#### PROVIDED TEXT ####

Presidents always get to the point where they want to escape Washington, and their lives, and their jobs. But they never can. ... Once you're in the bubble -- once you're in the midst of a huge apparatus, once you have the cars and the aides and the security and the staffers -- there is no getting out of it.

This tends to go on down the line, as people surround themselves with minions who tell them what they want their boss to hear. It is the curse of sheepish men who achieve authority, to check their common sense at the entrance to the building. An appointment by the President to direct a particular office in an agency, must rely on a deputy already on staff, generally a non-political career executive, to tell them how things work, to handle the internal minutiae. The deputy becomes the gatekeeper for access, the truth behind the director's oft-mentioned "open door" policy to his staff. It doesn't work out that way, of course, thus the appointee leaves his post at the end of his tenure, often unaware of how little he has accomplished, to say nothing of how much damage he has done.

#### INFORMATION SHOWN ####

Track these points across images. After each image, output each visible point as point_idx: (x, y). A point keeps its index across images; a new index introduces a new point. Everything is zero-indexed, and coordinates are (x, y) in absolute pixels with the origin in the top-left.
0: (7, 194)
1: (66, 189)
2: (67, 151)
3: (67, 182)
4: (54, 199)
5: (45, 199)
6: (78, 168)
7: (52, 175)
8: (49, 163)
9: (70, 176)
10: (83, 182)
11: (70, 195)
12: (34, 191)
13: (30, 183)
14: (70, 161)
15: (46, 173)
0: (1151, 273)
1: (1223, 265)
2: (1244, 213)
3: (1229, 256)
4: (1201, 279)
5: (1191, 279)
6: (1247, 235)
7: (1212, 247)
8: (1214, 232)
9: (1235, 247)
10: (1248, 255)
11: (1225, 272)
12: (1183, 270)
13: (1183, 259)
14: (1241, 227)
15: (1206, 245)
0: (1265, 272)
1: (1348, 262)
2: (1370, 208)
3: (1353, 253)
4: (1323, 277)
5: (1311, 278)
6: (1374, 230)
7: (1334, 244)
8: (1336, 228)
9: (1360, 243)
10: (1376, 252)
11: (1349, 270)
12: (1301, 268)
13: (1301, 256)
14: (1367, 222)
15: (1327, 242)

####
#### INFORMATION SHOWN ####

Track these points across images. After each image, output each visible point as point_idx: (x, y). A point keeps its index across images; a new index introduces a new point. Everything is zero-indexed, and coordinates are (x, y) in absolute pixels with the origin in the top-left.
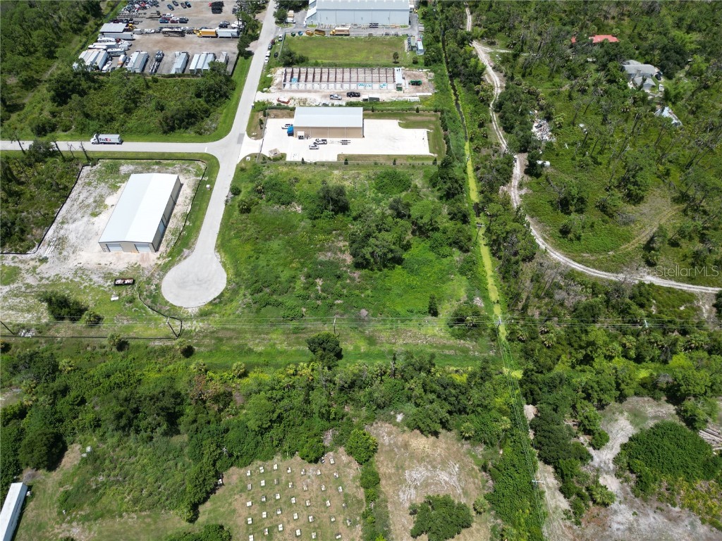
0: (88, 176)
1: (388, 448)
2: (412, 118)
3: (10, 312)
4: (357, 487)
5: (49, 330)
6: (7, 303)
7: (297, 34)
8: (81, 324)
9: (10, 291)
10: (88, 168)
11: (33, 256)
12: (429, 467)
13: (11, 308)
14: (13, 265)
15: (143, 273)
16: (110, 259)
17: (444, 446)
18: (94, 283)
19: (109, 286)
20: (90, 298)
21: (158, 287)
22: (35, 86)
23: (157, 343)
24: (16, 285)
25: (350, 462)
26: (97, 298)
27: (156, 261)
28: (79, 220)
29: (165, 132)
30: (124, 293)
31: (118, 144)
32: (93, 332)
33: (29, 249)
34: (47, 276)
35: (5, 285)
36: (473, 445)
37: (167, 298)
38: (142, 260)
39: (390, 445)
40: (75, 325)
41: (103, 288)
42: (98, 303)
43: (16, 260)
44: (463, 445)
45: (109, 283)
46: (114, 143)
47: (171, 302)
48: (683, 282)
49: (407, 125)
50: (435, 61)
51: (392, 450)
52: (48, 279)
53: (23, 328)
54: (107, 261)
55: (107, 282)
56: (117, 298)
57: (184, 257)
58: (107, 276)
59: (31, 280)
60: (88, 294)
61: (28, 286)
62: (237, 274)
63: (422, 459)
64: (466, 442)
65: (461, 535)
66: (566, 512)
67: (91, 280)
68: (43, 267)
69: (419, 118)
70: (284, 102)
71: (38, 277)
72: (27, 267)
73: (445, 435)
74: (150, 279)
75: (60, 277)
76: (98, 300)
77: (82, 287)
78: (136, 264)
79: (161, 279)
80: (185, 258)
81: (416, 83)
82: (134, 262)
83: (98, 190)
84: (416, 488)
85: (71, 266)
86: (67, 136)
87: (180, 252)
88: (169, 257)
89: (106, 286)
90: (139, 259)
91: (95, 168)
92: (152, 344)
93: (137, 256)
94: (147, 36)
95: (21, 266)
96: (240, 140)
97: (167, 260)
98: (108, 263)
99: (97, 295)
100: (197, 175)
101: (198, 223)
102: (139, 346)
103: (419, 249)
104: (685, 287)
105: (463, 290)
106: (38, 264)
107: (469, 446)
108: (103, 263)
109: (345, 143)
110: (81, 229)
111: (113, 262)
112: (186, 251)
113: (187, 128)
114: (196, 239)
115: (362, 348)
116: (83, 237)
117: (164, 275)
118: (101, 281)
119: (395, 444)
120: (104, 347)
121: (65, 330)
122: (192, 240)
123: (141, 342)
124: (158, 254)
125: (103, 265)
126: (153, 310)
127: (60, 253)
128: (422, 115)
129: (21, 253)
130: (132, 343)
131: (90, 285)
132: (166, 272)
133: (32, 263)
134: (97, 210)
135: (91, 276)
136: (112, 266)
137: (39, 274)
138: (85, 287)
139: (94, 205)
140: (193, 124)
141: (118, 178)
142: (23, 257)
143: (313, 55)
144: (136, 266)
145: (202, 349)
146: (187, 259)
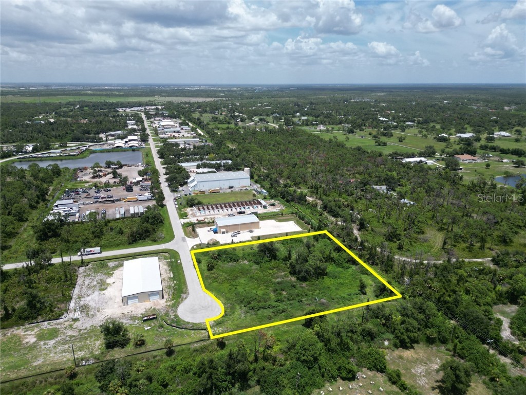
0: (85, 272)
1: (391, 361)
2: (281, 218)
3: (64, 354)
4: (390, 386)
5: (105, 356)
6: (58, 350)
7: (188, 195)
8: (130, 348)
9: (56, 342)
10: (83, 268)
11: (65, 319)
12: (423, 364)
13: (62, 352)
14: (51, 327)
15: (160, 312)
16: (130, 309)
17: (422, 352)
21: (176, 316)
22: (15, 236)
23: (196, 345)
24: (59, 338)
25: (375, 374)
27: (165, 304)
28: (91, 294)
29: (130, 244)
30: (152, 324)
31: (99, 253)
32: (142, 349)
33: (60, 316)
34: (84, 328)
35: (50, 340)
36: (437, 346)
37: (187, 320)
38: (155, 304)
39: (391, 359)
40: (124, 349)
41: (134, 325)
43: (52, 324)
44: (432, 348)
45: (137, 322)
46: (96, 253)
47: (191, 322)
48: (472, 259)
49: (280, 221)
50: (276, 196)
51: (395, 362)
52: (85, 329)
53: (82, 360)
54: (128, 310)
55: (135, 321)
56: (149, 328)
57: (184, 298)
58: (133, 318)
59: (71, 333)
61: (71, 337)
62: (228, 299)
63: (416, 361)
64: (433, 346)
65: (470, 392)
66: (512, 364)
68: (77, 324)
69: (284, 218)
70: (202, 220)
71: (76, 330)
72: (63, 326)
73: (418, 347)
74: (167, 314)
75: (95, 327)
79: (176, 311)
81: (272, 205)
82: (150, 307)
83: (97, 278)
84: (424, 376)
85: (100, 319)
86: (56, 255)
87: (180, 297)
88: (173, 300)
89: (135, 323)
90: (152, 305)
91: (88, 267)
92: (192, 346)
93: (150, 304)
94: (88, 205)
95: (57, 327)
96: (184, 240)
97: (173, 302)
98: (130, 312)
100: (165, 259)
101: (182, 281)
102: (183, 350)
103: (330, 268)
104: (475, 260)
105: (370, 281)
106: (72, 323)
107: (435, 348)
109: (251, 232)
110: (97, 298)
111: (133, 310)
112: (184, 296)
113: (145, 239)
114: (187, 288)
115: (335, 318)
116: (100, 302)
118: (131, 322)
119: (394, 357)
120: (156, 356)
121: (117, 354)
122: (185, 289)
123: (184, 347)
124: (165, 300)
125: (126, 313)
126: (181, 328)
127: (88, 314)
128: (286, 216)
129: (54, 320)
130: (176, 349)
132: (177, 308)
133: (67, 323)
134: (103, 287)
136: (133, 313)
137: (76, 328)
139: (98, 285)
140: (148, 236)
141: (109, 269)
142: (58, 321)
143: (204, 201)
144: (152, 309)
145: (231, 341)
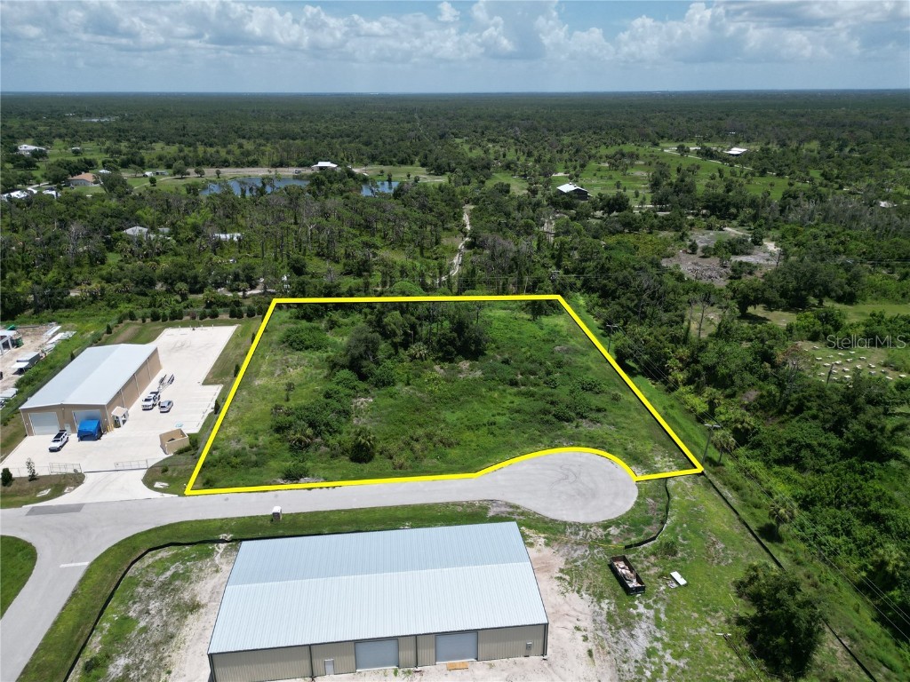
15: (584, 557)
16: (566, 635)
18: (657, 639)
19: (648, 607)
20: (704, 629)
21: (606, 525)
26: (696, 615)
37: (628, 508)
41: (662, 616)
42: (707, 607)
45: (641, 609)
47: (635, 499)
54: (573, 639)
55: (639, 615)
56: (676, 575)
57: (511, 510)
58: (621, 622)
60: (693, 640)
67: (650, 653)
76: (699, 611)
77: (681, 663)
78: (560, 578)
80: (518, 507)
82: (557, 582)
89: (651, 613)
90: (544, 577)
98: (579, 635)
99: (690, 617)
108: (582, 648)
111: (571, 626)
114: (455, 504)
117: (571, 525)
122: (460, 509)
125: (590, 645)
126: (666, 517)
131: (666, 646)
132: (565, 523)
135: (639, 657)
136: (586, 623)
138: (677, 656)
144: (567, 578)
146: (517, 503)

####

# EXERCISE OBJECTIVE
Shorten the paragraph beginning "This tends to go on down the line" from the passage on presidential isolation, keeping its main facts. None of the data has any bearing on this work.

# YOUR RESPONSE
The same isolation spreads down the ranks, as officials surround themselves with minions who say what the boss wants to hear, and sheepish men who gain authority leave their common sense at the door. A presidential appointee heading an agency office must rely on a deputy already on staff, usually a non-political career executive, to explain how things work and handle internal details. That deputy becomes the gatekeeper for access, which undercuts the director's "open door" policy. As a result, the appointee often leaves at the end of his tenure unaware of how little he achieved and how much damage he did.